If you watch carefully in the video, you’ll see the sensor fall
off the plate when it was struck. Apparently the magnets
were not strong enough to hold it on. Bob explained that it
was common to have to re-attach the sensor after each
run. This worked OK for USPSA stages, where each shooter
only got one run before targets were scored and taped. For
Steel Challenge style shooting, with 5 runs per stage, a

········

→ What is being asked
Copy these lines down word for word.

→ Exercise solution
If you watch carefully in the video, you’ll see the sensor fall
off the plate when it was struck. Apparently the magnets
were not strong enough to hold it on. Bob explained that it
was common to have to re-attach the sensor after each
run. This worked OK for USPSA stages, where each shooter
only got one run before targets were scored and taped. For
Steel Challenge style shooting, with 5 runs per stage, a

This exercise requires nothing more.